UCAR T-cell Therapy Targeting CD19/ BCMA in Patients With Relapse/ Refractory Autoimmune Diseases

Not Applicable

Active, not recruiting

• Conditions: Systemic Lupus Erythematosus; Systemic Sclerosis
• Interventions: Biological: UCAR-T cells; Drug: Cyclophosphamide; Drug: Fludarabine

• Registration Number: NCT07155369
• Lead Sponsor: The Affiliated Hospital of Xuzhou Medical University

Brief Summary

This is an investigator-initiated trial to evaluate the safety and efficacy of universal allogeneic anti-CD19/BCMA CAR T-cells in With Relapse/Refractory Autoimmune Diseases.

Detailed Description

This is an investigator-initiated trial to evaluate the safety and efficacy ofuniversal allogeneic anti-CD19/BCMA CAR T-cells in Patients With Relapse/Refractory Autoimmune Diseases.

[Intrinsic matrix estimation data]
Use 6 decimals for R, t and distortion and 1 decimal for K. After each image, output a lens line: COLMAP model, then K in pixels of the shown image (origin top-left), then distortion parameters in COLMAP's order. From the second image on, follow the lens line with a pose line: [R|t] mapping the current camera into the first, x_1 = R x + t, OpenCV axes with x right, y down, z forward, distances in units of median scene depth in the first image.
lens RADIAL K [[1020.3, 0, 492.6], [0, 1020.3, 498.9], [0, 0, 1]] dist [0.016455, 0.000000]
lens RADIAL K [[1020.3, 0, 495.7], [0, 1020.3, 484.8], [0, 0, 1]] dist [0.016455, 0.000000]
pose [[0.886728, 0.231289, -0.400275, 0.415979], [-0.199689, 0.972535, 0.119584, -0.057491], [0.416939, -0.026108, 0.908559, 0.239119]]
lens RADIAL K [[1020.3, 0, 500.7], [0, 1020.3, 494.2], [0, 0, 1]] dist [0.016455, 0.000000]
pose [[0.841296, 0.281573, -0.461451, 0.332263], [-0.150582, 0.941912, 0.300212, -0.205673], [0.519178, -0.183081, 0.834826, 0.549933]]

> [What this exercise asks]:
A – List every intervention named in the trial record.
B – Resume the trial record on CAR T-cell therapy for autoimmune diseases, starting right after its final sentence.
The listing has no connection to the trial record.

> [Answers by item]:
A – UCAR-T cells; Cyclophosphamide; Fludarabine

B –
Study intervention consists of a single infusion of universal allogeneic CART-cells administered intravenously after a lymphodepleting therapy regimen consisting of fludarabine and cyclophosphamide.

Study Timeline

• Study Start: 2025-03-18
• Study First Submitted: 2025-08-20
• Status Verified: 2025-09
• Study First Submitted QC: 2025-09-01
• Last Update Submitted: 2025-09-01
• Study First Posted: 2025-09-04
• Last Update Posted: 2025-09-04
• Primary Completion: 2026-09
• Study Completion: 2028-09-01

Recruitment & Eligibility

• Status: ACTIVE_NOT_RECRUITING
• Sex: All
• Target Recruitment: 18

Inclusion Criteria

1. Age ≥ 18 years old (inclusive), regardless of gender.
2. Positive expression of CD19 on peripheral blood B cells confirmed by flow cytometry.
3. Adequate hepatic, renal and bone marrow function.
4. Participants with relapsed or refractory autoimmune diseases, Including SLE or SSc.

Exclusion Criteria

1. Participants with a history of severe drug allergies or allergic constitutions.
2. Presence or suspicion of uncontrolled or treatment-required fungal, bacterial, viral, or other infections.
3. Participants with insufficient cardiac function.
4. Participants with congenital immunoglobulin deficiencies.
5. History of malignancy within five years.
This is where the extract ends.